Dataset entries
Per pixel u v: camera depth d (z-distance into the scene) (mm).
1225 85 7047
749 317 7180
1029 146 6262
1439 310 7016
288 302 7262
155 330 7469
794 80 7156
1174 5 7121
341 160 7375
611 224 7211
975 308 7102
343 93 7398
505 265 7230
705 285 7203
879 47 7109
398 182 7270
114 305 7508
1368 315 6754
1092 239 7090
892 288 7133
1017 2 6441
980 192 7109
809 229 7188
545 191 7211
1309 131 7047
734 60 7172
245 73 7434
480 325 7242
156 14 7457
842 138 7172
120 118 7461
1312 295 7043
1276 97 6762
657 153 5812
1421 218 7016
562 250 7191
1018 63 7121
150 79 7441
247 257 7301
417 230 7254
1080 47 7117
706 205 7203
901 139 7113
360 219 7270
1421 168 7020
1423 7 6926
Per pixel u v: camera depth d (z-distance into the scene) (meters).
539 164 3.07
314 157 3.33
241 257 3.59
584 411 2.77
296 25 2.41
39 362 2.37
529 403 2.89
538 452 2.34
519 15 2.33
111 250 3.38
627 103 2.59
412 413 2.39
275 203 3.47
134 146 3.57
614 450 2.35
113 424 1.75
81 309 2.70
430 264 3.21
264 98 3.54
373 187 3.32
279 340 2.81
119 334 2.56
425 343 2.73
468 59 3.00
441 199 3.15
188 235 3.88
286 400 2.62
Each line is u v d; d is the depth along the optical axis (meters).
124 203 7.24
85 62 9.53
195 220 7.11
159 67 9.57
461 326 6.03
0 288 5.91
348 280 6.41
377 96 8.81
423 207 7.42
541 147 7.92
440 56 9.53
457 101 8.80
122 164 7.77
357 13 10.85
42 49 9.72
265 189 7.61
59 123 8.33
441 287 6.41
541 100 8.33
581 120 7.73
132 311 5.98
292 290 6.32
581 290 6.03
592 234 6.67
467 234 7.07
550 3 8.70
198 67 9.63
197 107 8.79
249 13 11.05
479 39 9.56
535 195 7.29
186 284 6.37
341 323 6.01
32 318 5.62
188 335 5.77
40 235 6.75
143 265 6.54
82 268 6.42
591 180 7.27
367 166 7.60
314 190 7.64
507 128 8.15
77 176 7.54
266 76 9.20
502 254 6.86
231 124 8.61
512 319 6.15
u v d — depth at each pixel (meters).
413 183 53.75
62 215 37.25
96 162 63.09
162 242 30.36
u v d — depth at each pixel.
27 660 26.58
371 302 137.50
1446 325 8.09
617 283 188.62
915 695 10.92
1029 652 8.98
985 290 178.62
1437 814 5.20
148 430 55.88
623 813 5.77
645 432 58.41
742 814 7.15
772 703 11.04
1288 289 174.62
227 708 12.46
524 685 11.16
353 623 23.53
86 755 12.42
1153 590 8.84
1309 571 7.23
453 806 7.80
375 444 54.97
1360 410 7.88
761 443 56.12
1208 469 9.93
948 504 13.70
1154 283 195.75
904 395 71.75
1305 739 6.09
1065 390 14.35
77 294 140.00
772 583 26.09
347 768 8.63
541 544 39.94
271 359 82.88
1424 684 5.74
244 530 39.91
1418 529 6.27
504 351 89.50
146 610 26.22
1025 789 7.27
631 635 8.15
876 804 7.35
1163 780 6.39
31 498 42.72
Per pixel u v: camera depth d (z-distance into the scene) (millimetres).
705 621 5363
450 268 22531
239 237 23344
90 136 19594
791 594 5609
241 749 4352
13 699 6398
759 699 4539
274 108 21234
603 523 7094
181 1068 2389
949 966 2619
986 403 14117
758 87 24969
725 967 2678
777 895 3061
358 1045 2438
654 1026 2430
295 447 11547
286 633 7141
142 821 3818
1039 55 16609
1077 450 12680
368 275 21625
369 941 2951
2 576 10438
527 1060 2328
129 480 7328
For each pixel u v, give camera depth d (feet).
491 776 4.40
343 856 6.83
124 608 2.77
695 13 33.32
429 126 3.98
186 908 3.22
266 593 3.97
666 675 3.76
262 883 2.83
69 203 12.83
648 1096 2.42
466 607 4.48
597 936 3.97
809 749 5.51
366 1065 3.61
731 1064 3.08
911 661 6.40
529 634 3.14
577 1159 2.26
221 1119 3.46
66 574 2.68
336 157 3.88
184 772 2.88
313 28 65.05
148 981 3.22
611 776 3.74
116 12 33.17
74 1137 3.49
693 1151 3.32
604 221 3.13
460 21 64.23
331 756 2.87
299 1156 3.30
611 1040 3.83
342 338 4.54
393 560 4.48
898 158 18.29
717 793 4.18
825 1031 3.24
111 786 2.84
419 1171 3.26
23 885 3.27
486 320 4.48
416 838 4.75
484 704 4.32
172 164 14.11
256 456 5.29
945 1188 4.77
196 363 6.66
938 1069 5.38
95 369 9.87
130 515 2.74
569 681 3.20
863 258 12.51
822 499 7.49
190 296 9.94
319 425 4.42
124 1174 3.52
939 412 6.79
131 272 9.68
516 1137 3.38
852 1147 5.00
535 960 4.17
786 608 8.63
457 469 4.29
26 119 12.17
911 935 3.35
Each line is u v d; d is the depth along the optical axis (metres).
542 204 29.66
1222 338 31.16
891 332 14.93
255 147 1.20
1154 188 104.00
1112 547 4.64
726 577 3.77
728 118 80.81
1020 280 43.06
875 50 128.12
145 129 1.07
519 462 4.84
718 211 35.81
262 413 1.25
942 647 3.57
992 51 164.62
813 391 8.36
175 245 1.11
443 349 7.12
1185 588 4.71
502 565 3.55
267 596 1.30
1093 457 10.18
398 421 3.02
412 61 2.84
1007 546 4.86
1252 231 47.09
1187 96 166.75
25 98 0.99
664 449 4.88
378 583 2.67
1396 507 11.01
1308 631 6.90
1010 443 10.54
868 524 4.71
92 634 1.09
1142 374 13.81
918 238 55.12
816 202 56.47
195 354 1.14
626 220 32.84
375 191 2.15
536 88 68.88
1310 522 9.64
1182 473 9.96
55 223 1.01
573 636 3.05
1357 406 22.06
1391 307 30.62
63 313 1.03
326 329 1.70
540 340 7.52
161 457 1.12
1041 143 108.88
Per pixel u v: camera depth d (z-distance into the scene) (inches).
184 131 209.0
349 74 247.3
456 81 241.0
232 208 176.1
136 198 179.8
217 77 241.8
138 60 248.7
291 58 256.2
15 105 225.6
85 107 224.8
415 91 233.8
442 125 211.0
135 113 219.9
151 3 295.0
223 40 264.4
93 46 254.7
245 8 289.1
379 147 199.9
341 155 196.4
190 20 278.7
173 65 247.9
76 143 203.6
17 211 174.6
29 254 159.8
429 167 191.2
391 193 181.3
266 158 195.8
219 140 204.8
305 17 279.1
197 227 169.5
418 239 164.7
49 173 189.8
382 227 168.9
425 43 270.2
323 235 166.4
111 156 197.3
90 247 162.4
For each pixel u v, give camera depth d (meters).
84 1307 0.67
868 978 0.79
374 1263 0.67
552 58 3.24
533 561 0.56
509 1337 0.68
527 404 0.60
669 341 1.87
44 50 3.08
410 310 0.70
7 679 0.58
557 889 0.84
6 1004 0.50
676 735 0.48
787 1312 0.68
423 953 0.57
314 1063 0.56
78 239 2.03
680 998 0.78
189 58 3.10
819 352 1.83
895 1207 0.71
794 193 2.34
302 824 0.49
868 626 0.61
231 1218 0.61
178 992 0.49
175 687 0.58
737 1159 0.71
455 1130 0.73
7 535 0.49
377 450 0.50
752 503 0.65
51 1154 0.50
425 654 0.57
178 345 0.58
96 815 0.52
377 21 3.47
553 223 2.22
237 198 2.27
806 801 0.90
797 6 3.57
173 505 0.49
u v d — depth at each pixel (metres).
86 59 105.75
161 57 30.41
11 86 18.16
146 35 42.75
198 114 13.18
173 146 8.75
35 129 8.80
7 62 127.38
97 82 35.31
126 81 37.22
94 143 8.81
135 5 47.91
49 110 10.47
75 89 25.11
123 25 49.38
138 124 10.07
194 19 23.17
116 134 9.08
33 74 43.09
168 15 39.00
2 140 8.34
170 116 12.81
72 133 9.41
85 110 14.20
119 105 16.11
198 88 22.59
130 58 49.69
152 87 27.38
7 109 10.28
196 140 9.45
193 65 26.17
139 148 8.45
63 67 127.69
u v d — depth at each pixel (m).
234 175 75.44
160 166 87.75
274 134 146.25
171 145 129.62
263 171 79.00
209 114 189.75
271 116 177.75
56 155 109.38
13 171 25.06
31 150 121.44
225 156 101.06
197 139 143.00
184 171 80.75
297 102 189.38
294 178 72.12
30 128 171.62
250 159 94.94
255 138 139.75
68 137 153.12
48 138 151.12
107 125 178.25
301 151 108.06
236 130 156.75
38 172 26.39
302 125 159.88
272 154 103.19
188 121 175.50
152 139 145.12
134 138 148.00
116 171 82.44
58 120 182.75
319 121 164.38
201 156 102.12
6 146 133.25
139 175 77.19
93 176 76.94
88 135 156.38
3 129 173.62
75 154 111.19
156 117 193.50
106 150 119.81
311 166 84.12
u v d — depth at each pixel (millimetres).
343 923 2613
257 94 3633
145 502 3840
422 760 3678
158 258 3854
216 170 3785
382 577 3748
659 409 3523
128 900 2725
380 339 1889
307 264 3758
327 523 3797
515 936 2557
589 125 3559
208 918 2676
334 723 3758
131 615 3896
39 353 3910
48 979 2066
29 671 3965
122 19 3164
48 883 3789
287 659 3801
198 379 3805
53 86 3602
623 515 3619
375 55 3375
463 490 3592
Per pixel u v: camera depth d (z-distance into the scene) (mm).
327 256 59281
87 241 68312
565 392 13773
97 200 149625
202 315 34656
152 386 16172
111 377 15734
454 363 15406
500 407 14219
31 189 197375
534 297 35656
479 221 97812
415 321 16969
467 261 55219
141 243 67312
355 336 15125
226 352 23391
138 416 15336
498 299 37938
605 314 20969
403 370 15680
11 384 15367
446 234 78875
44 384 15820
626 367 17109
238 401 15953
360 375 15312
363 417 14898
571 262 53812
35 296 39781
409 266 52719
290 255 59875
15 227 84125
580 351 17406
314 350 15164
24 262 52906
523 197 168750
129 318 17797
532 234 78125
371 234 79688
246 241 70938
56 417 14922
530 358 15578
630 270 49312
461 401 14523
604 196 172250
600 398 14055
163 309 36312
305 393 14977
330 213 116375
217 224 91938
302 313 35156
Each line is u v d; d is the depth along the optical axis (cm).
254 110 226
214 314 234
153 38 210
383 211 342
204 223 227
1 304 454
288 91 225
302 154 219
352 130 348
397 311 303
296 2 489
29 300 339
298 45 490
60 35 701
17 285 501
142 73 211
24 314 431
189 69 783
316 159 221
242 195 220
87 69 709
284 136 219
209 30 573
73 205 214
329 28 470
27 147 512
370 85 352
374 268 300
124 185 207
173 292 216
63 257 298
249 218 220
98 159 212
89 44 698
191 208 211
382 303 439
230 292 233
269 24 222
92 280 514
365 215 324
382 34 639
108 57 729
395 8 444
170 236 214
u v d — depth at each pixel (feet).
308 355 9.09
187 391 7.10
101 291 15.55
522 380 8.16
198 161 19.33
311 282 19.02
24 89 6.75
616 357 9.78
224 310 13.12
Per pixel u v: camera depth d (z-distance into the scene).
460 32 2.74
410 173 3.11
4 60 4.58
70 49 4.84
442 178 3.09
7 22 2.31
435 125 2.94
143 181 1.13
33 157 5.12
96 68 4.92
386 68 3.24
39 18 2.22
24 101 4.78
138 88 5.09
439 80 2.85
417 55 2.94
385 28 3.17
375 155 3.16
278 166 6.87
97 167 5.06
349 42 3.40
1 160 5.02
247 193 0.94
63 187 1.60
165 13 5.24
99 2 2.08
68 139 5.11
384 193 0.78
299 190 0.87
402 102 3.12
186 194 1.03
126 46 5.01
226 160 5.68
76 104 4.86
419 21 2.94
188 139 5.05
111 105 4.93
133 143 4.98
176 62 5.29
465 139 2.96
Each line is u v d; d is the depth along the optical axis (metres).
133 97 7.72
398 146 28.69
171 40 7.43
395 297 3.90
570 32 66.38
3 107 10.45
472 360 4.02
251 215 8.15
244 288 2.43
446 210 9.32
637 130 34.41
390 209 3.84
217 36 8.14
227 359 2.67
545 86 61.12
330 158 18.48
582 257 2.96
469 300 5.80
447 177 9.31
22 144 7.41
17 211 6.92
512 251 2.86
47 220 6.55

◆ **Aim of the task**
Please give an exact copy of the entries above, from the line with "384 193 0.78" down to the line with "133 97 7.72", inclusive, and nothing else.

◆ **Written solution**
384 193 0.78
299 190 0.87
402 102 3.12
186 194 1.03
126 46 5.01
226 160 5.68
76 104 4.86
419 21 2.94
188 139 5.05
111 105 4.93
133 143 4.98
176 62 5.29
465 139 2.96
Each line is u v d; d is the depth along the optical axis (metres).
133 97 7.72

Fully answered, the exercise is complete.